Hi all,
I’m trying to find out and compile info on how big labs (e.g. 40+ people) or small organisations who produce large amounts of NGS data manage the data storage issue. As a small organisation, we produce 10-15 TBs of HTS data every year from large genomics and metagenomics projects. We are often dependent on an external HPC cluster service provider for storing our TBs of data in parallel to doing analysis there, along with a few more Tbs on local server. We have both 'active' and ‘cold’ (not actively used anymore) datasets from our research projects and we try to maintain these datasets for at least 7 years.
Since many of us are dealing with a large bunch of NGS data from projects with TBs in size, I was wondering
- how/where do you guys store your "active" and "cold" HTS data? Do you have an in-house server with TBs of storage facility or online Cloud (e.g. Amazon) or other options?
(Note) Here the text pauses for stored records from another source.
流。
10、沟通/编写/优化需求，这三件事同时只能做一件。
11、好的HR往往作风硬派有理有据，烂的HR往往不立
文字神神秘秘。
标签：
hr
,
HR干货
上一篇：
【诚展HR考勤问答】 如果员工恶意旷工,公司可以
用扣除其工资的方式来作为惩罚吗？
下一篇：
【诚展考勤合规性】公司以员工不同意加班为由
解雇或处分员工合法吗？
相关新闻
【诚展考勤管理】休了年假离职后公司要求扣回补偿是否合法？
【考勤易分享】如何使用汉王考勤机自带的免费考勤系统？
- is it cost-effective to use cloud-based servers (e.g. Amazon, ASIA) for "cold" data storage and build a small server locally for working with "active" data to mitigate this issue? Any ideas on the cost involved to build a small cluster/server with Tbs of storage?
I have talked to a few of my colleagues and it sounds like everybody is doing it somehow but looking for better options. Since many of us are struggling with HTS data storage with some backup facility, I was wondering if there are any cost-effective solutions? Many organisations are investing quite a lot on eResearch (i.e. data science) and many of us are already know that genomics-based data storage is really a big issue across organisations for researchers and needs more attention.
We might share our ideas and see if we can follow others’ approaches.
I am also interested in this subject, but on a different angle: how are you keeping track of the raw data + metadata? Custom DB with path to cloud location? iRODS? ELN? We don't actually generate the data, but rather get it from CROs or public repositories. Cheers.
Answer to this is likely what expertise you have access to locally and what policies (security/institutional) that you need to adhere to. Where are you storing your data? Locally or in cloud?
Good points. We are using cloud storage (AWS), and we would have some support for setting this up, either internal expertise or contractors (I work for a private company). The basic policy is that the data is for internal usage only. At the moment we only have a couple of sequencing experiments, a couple dozen fastqs, so it's a good time to start thinking about this. We already have in place a ELN (Signals) and a LIMS (benchling) which we could leverage, but I am not sure this is the way to go. The main goal is to have a way to search for a particular dataset and know where it is located, but in a way that can be integrated with other data sources in the future - basically anything other than an excel file. Thank you for your input.
If you already have metadata about the samples in your ELN/LIMS would it not be best to link cloud storage location information there? One big issue is likely of access control. I assume you have it implemented on your end in ELN/LIMS based on account privileges but you would essentially have to also replicate that on cloud end. Unless you have a pretty flat structure internally and don't have to worry about access controls.
That was pretty much my low-tech solution, but I was just wondering of there was better way of going about it. (Meta)Data retrieved from SRA/GEO can also go into lims. Thank you.